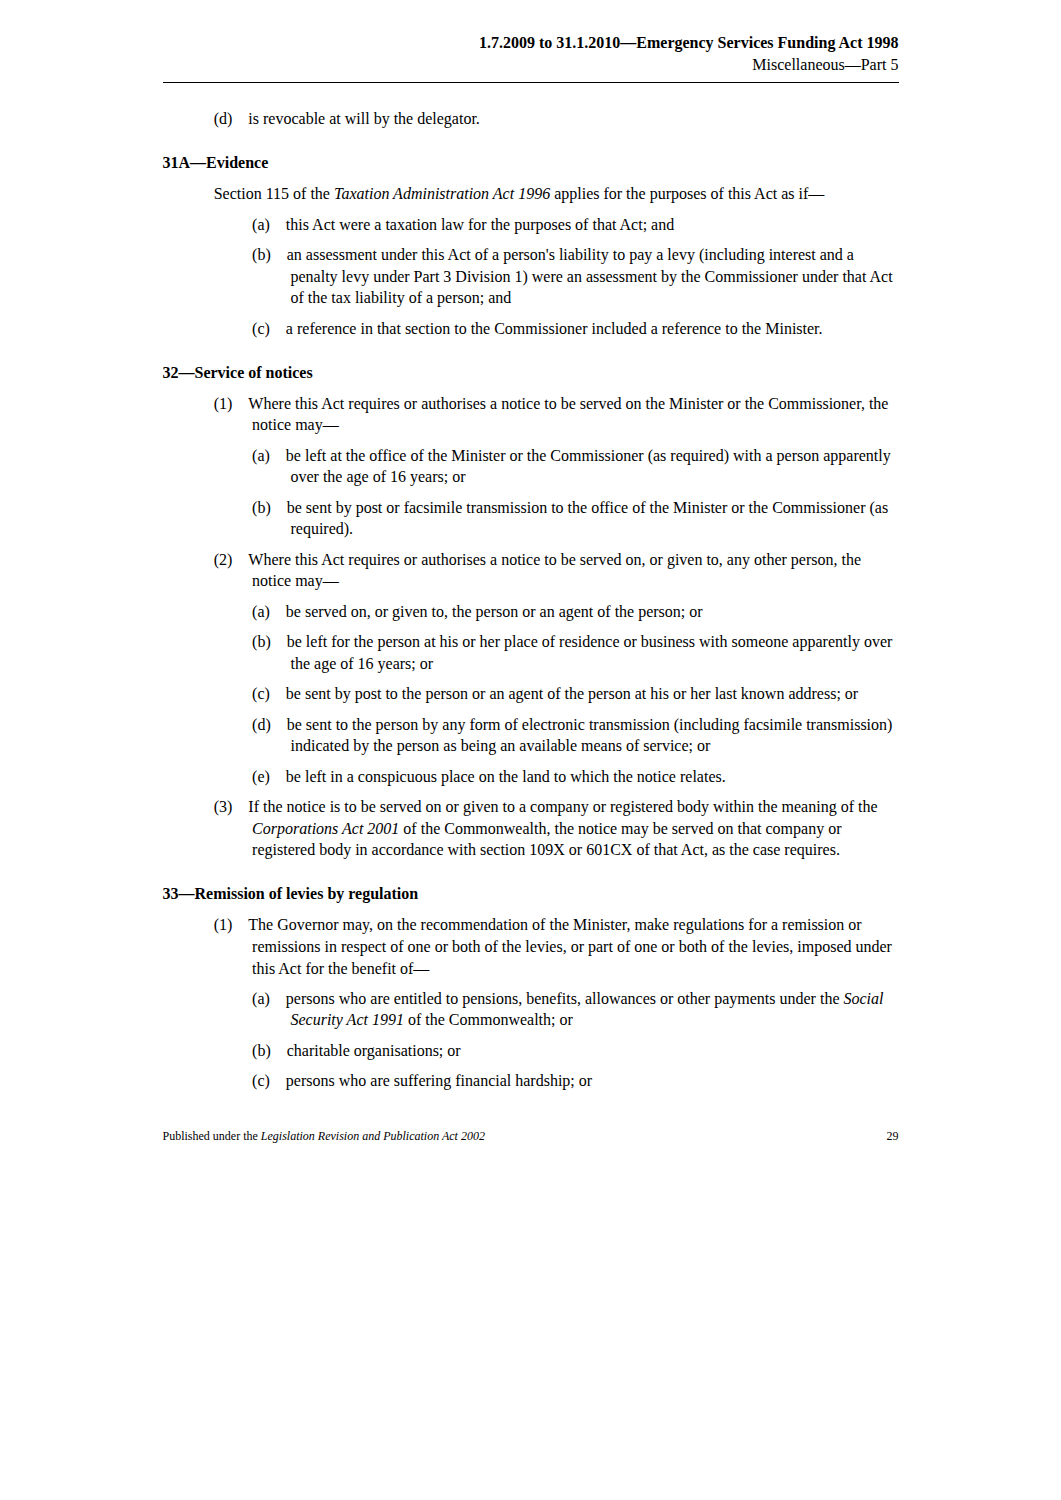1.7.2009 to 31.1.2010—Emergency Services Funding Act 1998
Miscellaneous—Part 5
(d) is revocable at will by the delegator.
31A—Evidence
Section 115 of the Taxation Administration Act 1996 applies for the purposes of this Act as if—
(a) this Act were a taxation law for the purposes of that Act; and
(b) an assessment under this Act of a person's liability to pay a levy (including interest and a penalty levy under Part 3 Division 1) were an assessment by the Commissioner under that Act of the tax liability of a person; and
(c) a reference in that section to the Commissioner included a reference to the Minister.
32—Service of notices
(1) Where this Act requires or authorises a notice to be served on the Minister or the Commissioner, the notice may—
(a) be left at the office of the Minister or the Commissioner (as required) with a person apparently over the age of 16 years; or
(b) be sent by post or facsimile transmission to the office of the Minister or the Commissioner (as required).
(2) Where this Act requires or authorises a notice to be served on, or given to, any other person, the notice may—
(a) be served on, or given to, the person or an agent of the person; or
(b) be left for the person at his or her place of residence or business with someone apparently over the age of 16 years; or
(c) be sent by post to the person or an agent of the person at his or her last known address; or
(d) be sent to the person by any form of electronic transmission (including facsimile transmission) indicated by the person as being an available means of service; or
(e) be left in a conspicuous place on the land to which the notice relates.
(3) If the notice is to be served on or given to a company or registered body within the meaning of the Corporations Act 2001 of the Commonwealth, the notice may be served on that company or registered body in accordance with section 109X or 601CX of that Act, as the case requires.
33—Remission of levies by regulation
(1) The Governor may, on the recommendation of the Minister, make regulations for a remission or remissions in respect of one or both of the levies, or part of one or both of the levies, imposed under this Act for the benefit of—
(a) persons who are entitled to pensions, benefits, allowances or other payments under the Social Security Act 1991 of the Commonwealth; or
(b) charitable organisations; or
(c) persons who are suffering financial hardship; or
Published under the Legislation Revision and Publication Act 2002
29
* * *
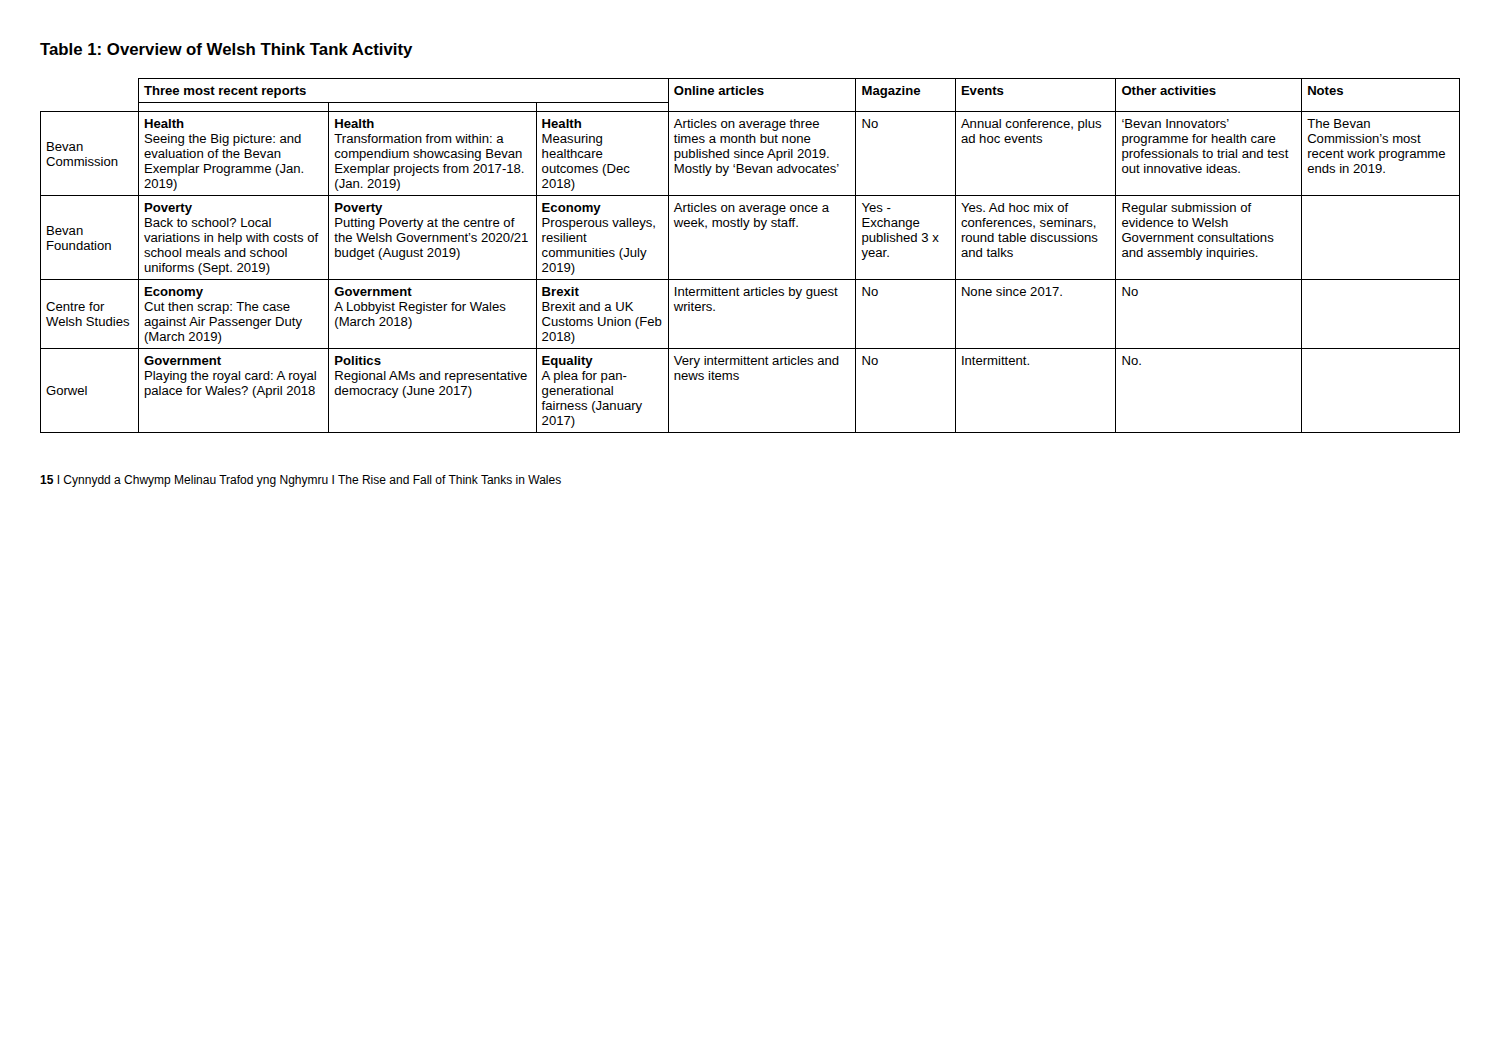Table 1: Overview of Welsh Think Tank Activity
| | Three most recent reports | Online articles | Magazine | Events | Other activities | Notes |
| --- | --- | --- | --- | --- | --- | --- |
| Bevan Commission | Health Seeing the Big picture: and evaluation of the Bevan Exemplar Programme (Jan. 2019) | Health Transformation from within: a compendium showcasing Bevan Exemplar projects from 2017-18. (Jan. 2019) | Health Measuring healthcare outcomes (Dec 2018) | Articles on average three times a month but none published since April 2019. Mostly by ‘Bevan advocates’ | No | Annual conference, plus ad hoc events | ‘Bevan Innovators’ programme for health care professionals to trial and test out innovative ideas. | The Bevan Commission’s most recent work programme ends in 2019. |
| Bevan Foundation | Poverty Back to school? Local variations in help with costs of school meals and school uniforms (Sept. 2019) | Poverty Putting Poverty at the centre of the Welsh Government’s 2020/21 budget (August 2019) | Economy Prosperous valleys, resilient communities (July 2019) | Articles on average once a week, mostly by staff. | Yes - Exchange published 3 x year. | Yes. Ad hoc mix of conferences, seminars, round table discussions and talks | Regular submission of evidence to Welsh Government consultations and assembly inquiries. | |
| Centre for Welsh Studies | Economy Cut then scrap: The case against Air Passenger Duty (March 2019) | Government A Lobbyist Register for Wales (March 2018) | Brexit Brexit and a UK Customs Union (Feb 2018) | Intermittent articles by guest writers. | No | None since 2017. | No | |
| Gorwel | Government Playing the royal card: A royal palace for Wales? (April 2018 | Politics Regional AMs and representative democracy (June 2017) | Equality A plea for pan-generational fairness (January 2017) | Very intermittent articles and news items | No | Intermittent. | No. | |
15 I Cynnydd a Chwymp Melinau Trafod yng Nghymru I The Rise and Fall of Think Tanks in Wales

● REQUIREMENT
Using the data above, repeat exactly the lines that begin at the line with "Section 115 of" and end at the line with "(2) Where this Act", both ends included.

● SOLUTION TO THIS TASK
Section 115 of the Taxation Administration Act 1996 applies for the purposes of this Act as if—
(a) this Act were a taxation law for the purposes of that Act; and
(b) an assessment under this Act of a person's liability to pay a levy (including interest and a penalty levy under Part 3 Division 1) were an assessment by the Commissioner under that Act of the tax liability of a person; and
(c) a reference in that section to the Commissioner included a reference to the Minister.
32—Service of notices
(1) Where this Act requires or authorises a notice to be served on the Minister or the Commissioner, the notice may—
(a) be left at the office of the Minister or the Commissioner (as required) with a person apparently over the age of 16 years; or
(b) be sent by post or facsimile transmission to the office of the Minister or the Commissioner (as required).
(2) Where this Act requires or authorises a notice to be served on, or given to, any other person, the notice may—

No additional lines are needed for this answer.